++++ Provided material ++++

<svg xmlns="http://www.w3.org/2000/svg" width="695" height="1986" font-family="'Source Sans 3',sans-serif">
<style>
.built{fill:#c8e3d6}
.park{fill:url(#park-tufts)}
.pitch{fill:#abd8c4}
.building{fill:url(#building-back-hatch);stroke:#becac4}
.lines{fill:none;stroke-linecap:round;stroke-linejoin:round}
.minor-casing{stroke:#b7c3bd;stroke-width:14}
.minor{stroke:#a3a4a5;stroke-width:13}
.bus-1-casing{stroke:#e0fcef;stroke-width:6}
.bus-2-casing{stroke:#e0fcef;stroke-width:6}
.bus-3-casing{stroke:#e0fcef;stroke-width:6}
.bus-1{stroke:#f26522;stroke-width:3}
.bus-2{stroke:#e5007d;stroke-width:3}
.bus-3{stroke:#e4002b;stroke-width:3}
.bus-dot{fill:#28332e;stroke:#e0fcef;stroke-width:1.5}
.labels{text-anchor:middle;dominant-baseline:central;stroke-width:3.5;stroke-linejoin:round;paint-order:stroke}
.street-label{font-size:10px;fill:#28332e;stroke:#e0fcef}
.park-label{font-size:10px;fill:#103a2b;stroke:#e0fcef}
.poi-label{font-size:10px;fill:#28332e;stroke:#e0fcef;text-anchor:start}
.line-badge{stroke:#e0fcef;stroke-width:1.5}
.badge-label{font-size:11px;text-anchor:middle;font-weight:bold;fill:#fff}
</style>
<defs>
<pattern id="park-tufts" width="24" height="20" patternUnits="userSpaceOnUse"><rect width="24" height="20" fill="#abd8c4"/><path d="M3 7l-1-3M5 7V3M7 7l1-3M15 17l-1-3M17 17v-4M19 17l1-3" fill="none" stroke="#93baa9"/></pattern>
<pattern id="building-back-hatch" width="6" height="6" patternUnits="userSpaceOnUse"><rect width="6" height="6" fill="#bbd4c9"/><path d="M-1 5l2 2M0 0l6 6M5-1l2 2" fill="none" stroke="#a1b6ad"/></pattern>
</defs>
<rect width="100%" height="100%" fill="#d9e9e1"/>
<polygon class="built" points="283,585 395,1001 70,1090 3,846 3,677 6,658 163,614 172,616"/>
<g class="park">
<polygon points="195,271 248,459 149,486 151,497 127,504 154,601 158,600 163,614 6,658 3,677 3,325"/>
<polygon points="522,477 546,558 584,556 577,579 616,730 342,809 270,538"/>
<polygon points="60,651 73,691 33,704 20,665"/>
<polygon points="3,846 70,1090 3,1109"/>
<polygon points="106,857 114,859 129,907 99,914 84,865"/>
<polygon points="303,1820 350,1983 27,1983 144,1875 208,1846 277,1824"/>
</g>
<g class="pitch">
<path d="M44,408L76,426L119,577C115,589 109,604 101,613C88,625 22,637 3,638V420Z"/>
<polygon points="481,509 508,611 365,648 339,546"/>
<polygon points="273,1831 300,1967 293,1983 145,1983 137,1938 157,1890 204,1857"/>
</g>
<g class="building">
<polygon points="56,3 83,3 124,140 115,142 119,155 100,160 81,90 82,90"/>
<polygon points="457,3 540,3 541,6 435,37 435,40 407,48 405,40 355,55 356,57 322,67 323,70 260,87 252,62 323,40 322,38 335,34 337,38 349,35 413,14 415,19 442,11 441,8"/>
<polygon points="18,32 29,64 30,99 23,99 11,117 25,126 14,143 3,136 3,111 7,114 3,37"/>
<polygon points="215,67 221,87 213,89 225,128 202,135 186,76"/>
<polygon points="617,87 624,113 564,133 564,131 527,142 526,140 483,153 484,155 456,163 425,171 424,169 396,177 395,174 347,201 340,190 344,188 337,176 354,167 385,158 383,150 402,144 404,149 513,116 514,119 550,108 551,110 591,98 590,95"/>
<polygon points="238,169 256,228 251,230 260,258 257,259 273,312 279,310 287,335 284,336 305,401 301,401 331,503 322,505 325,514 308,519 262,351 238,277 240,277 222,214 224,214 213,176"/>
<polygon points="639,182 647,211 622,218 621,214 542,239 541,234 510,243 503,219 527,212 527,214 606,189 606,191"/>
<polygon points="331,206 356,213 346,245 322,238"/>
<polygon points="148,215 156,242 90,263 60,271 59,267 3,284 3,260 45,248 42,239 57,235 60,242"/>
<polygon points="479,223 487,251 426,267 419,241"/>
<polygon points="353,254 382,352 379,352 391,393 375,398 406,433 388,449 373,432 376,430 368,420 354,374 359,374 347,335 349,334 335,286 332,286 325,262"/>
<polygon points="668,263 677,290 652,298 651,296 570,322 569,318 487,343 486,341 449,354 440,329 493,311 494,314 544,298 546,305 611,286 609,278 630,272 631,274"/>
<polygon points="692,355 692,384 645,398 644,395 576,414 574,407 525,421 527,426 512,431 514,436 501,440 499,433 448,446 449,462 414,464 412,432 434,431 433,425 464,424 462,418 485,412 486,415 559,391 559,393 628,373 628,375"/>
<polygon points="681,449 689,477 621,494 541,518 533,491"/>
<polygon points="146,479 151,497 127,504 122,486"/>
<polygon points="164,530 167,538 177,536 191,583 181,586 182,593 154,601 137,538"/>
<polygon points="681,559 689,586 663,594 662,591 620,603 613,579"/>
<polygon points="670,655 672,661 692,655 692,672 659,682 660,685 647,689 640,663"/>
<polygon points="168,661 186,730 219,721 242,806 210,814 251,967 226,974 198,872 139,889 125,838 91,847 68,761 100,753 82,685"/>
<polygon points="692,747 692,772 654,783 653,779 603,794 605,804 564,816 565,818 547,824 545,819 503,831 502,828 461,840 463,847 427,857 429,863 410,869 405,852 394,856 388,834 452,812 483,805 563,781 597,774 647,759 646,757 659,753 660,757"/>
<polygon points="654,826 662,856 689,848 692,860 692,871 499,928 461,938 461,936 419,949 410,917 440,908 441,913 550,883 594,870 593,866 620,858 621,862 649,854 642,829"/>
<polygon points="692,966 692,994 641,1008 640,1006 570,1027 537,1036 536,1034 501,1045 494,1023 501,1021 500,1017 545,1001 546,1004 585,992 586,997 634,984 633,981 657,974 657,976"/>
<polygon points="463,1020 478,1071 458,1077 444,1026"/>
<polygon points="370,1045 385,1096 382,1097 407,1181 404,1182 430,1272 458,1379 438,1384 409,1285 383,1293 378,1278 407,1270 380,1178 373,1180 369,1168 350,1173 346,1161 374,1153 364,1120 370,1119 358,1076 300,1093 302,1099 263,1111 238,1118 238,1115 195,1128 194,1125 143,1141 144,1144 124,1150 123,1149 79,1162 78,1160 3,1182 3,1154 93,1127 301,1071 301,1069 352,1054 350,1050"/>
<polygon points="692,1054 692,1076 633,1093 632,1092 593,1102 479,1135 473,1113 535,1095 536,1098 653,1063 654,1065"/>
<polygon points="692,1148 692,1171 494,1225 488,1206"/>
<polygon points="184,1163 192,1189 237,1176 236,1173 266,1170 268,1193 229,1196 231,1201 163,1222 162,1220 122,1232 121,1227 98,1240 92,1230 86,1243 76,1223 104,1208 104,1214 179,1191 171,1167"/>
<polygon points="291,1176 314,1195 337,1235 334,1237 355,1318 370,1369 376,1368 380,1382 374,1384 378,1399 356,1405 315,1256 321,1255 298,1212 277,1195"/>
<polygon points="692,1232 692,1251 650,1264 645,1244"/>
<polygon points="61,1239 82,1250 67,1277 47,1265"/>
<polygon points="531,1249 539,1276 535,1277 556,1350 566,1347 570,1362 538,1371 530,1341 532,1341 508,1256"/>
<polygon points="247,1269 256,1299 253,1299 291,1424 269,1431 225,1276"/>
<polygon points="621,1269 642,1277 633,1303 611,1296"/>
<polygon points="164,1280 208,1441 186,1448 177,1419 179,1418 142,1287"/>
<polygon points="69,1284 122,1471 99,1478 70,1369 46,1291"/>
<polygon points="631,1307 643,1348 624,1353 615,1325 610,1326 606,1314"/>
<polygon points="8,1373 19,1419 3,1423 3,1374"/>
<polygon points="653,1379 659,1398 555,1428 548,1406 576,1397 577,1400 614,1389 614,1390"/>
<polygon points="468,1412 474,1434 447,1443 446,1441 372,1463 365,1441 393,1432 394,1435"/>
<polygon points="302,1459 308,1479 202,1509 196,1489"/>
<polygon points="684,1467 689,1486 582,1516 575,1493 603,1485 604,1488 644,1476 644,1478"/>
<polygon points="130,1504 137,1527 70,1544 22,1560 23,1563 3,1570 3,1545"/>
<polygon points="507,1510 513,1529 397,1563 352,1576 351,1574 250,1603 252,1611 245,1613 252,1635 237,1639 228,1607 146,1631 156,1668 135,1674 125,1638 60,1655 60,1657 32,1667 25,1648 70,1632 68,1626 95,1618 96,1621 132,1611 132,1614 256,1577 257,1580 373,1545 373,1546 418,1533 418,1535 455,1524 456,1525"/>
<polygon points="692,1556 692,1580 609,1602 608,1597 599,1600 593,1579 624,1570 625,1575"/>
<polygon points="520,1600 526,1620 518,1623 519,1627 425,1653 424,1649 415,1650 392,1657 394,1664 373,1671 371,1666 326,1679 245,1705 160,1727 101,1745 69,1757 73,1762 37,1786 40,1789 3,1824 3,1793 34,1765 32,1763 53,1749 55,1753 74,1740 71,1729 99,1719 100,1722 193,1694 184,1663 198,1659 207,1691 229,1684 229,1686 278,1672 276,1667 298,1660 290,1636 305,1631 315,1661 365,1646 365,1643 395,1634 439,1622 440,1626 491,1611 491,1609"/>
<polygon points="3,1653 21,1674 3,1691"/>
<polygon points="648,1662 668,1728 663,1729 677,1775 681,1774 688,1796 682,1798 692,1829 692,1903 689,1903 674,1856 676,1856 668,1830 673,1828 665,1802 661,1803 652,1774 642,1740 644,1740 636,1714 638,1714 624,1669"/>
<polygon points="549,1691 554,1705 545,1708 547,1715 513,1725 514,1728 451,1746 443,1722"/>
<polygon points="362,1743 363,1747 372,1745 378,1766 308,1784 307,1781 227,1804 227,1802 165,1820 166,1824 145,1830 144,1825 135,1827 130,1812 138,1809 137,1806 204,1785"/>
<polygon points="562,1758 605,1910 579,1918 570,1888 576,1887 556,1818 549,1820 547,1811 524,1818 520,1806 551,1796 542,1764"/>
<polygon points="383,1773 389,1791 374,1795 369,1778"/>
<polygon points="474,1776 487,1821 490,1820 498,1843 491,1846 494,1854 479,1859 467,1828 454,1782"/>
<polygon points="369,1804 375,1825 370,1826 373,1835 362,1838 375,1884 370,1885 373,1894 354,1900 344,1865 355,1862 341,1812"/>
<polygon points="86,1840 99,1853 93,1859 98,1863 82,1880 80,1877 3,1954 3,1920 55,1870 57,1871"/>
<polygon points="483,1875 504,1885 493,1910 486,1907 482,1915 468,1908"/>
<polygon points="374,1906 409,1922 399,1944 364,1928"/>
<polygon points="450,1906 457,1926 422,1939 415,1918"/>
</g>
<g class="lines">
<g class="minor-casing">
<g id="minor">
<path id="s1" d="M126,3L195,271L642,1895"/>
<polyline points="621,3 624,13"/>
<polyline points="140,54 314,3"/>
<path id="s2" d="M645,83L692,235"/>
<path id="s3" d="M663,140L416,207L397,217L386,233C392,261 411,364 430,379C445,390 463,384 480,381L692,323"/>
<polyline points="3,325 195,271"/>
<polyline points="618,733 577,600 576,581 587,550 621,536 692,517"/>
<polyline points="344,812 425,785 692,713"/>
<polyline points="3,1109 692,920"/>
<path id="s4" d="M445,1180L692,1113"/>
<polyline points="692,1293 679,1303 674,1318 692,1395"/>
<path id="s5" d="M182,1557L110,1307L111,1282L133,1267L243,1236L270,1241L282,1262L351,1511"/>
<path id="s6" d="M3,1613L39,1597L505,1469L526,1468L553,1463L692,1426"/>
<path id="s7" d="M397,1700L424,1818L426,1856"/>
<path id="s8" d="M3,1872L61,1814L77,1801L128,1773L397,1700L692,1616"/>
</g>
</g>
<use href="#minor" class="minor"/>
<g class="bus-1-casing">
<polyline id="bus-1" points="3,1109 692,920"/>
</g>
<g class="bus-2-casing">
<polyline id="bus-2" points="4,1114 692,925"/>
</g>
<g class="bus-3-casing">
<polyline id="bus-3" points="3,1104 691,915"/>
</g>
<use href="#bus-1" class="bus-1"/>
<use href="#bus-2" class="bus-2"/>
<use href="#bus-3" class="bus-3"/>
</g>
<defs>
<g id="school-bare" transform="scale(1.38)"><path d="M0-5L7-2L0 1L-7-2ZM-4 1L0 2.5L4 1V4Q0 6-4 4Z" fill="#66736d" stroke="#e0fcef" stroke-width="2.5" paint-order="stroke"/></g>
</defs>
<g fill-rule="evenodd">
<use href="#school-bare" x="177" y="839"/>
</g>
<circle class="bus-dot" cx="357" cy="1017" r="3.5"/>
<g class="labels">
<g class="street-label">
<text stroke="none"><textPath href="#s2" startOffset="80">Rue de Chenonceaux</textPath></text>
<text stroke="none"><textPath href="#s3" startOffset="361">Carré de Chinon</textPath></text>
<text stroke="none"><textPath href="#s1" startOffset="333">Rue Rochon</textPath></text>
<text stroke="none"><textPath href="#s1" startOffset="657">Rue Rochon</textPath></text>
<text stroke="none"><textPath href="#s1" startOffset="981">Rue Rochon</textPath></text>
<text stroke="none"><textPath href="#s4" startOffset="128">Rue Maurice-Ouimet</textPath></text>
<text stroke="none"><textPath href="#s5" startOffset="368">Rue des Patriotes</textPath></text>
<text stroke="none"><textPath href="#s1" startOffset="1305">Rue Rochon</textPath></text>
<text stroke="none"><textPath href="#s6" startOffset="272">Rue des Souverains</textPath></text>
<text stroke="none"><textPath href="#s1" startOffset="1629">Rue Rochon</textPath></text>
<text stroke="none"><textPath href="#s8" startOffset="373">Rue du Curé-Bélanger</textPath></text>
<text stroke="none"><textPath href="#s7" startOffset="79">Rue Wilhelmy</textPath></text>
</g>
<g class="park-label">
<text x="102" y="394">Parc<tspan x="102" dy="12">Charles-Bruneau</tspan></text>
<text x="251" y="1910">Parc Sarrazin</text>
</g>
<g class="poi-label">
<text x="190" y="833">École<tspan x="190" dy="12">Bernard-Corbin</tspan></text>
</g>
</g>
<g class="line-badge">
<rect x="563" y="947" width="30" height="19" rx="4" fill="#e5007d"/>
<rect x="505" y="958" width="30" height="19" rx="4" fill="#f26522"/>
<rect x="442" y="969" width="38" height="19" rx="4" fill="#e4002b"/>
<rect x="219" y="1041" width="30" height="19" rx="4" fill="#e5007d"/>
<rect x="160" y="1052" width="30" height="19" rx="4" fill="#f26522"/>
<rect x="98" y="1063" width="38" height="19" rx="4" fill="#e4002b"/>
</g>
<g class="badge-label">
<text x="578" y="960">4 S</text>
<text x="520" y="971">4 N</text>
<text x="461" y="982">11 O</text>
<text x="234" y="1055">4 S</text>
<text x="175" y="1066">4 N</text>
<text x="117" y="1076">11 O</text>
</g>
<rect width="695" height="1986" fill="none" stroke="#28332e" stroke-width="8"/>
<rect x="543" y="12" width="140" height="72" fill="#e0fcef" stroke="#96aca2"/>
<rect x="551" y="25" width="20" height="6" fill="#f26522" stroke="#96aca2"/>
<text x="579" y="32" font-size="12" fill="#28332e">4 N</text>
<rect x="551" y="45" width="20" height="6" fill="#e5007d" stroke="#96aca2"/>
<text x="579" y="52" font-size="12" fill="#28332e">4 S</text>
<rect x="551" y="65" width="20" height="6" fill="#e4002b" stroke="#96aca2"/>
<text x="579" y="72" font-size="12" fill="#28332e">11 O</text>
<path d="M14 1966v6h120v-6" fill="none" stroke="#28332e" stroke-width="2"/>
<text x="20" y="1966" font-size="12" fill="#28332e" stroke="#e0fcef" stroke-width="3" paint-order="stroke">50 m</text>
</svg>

++++

Every line in the listing that holds "lines" belongs in the answer.

[Answer]
.lines{fill:none;stroke-linecap:round;stroke-linejoin:round}
<g class="lines">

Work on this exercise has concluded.